It’s no secret that AMD’s CPU business has struggled in recent years, with Intel having firmly planted itself at the top of the performance pile, in effect becoming a de facto choice for those building a new PC. This is not to say that AMD’s chips have been lackluster, because that’s far from being the case. It’s just that when high-performance is the name of the game, Intel has been the only realistic option.
With AMD’s Zen, which will deliver ‘Ryzen’ CPU models, AMD is confident that the tide is about to turn.
How’s that going to happen? First and foremost, Zen’s architecture is about as fresh as one could come. It’s a revolution rather than an evolution, and that’s just what AMD’s needed to strike back at Intel. Even so, this striking-back is impressive. Ryzen models, formally known as ‘Summit Ridge’ will be spec’d with up to 8 cores, and double the number of threads.

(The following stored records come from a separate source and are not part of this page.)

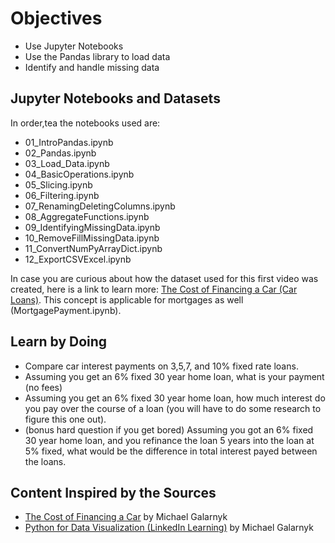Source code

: # Objectives
- Use Jupyter Notebooks
- Use the Pandas library to load data
- Identify and handle missing data

## Jupyter Notebooks and Datasets

In order,tea the notebooks used are: 

- 01_IntroPandas.ipynb
- 02_Pandas.ipynb
- 03_Load_Data.ipynb
- 04_BasicOperations.ipynb
- 05_Slicing.ipynb
- 06_Filtering.ipynb
- 07_RenamingDeletingColumns.ipynb
- 08_AggregateFunctions.ipynb
- 09_IdentifyingMissingData.ipynb
- 10_RemoveFillMissingData.ipynb
- 11_ConvertNumPyArrayDict.ipynb
- 12_ExportCSVExcel.ipynb

In case you are curious about how the dataset used for this first video was created, here is a link to learn more: [The Cost of Financing a Car (Car Loans)](https://medium.com/towards-data-science/the-cost-of-financing-a-new-car-car-loans-c00997f1aee). This concept is applicable for mortgages as well (MortgagePayment.ipynb).

## Learn by Doing
- Compare car interest payments on 3,5,7, and 10% fixed rate loans. 
- Assuming you get an 6% fixed 30 year home loan, what is your payment (no fees)
- Assuming you get an 6% fixed 30 year home loan, how much interest do you pay over the course of a loan (you will have to do some research to figure this one out).
- (bonus hard question if you get bored) Assuming you got an 6% fixed 30 year home loan, and you refinance the loan 5 years into the loan at 5% fixed, what would be the difference in total interest payed between the loans. 

## Content Inspired by the Sources

- [The Cost of Financing a Car](https://medium.com/towards-data-science/the-cost-of-financing-a-new-car-car-loans-c00997f1aee?source=friends_link&sk=6f006d48fb46dbd82e52db2ec3b12890) by Michael Galarnyk
- [Python for Data Visualization (LinkedIn Learning)](https://www.linkedin.com/learning-login/share?account=2163426&forceAccount=false&redirect=https%3A%2F%2Fwww.linkedin.com%2Flearning%2Fpython-for-data-visualization-2023%3Ftrk%3Dshare_ent_url%26shareId%3DDGcmsACFQiarZzlJgzHfzQ%253D%253D) by Michael Galarnyk 
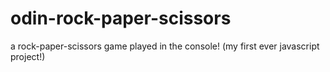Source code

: # odin-rock-paper-scissors
a rock-paper-scissors game played in the console! (my first ever javascript project!)
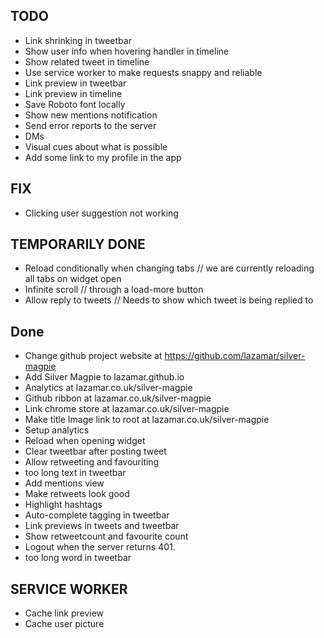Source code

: ## TODO
  - Link shrinking in tweetbar
  - Show user info when hovering handler in timeline
  - Show related tweet in timeline
  - Use service worker to make requests snappy and reliable
  - Link preview in tweetbar
  - Link preview in timeline
  - Save Roboto font locally
  - Show new mentions notification
  - Send error reports to the server
  - DMs
  - Visual cues about what is possible
  - Add some link to my profile in the app


## FIX
  - Clicking user suggestion not working

## TEMPORARILY DONE
  - Reload conditionally when changing tabs // we are currently reloading all tabs on widget open
  - Infinite scroll // through a load-more button
  - Allow reply to tweets // Needs to show which tweet is being replied to


## Done
  - Change github project website at https://github.com/lazamar/silver-magpie
  - Add Silver Magpie to lazamar.github.io
  - Analytics at lazamar.co.uk/silver-magpie
  - Github ribbon at lazamar.co.uk/silver-magpie
  - Link chrome store at lazamar.co.uk/silver-magpie
  - Make title Image link to root at lazamar.co.uk/silver-magpie
  - Setup analytics
  - Reload when opening widget
  - Clear tweetbar after posting tweet
  - Allow retweeting and favouriting
  - too long text in tweetbar
  - Add mentions view
  - Make retweets look good
  - Highlight hashtags
  - Auto-complete tagging in tweetbar
  - Link previews in tweets and tweetbar
  - Show retweetcount and favourite count
  - Logout when the server returns 401.
  - too long word in tweetbar


## SERVICE WORKER
  -  Cache link preview
  -  Cache user picture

An 8 core / 16 thread chip would put a top-end Ryzen chip against Intel’s Broadwell-E based Core i7-6900K. Both chips even include the same 20MB of L3 cache, although AMD’s chip is clocked 200MHz quicker. According to AMD, those specs are enough to tie or perhaps even beat the equivalent Broadwell-E chip. How that translates to our own testing, we’ll have to wait and see.
I mentioned that Zen, and in turn Ryzen, is as “fresh” an architecture as one could come, and proof of that can be seen with the slide above. Beginning with Bulldozer and progressing all the way to Excavator, it was rare that a major leap was made; although it is worth noting that Excavator did reduce energy-per-cycle pretty significantly.

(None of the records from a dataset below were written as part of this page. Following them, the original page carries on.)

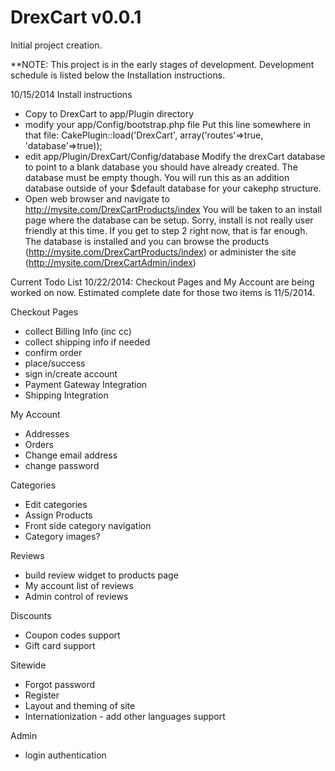 <h1>DrexCart v0.0.1</h1>

Initial project creation.

**NOTE: This project is in the early stages of development. Development schedule is listed below the Installation instructions.


10/15/2014
Install instructions
* Copy to DrexCart to app/Plugin directory
* modify your app/Config/bootstrap.php file
	Put this line somewhere in that file:  CakePlugin::load('DrexCart', array('routes'=>true, 'database'=>true));
* edit app/Plugin/DrexCart/Config/database 
	Modify the drexCart database to point to a blank database you should have already created. The database must be empty though. You will run this as an addition database outside of your $default database for your cakephp structure.
* Open web browser and navigate to http://mysite.com/DrexCartProducts/index  You will be taken to an install page where the database
	can be setup. Sorry, install is not really user friendly at this time. If you get to step 2 right now, that is far enough. The database is installed and you 
	can browse the products (http://mysite.com/DrexCartProducts/index) or administer the site (http://mysite.com/DrexCartAdmin/index)
	
	
	

	
Current Todo List 10/22/2014:
Checkout Pages and My Account are being worked on now. Estimated complete date for those two items is 11/5/2014.



Checkout Pages
* collect Billing Info (inc cc)
* collect shipping info if needed
* confirm order
* place/success
* sign in/create account
* Payment Gateway Integration
* Shipping Integration

My Account
* Addresses
* Orders
* Change email address
* change password

Categories
* Edit categories
* Assign Products
* Front side category navigation
* Category images?

Reviews
* build review widget to products page
* My account list of reviews
* Admin control of reviews

Discounts
* Coupon codes support
* Gift card support

Sitewide
* Forgot password
* Register
* Layout and theming of site
* Internationization - add other languages support

Admin
* login authentication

With Zen, the IPC is increased 40% over Excavator, at the same energy-per-cycle.
Part of the reason Ryzen is said to be so fast owes some thanks to the introduction of AMD SenseMI. This is a technology that’s built into all Zen-based CPUs that intelligently predicts future decisions, preloads instructions, and even chooses the “best path through the CPU”. All modern CPUs have complex energy-saving functions built-in, but SenseMI is about more than just that: a huge focus is that it gets each job done quicker.
As seen in the above slide, SenseMI sports five major features: Pure Power (monitors temp, speed, and voltage); Precision Boost (aims to provide higher performance for the same power on a per-process basis); Extended Frequency Range (or XFR for short; allows clocks to scale higher when temperatures are low); Neural Net Prediction (“a true artificial network”, which optimizes performance relating to preload instructions and predictions); and Smart Prefetch (predicts locations of future data stores).
Also coming with Zen is AMD’s AM4, a platform we’ve been hearing about for quite some time. With it, AMD fans will be able to enjoy such technologies as PCIe 3, USB 3.1 gen 2, NVMe, and SATA Express. I’d assume that also means it will include M.2 support, as it’d only make sense at this point (and if you look close at the board in the image below, it does appear to have such a slot).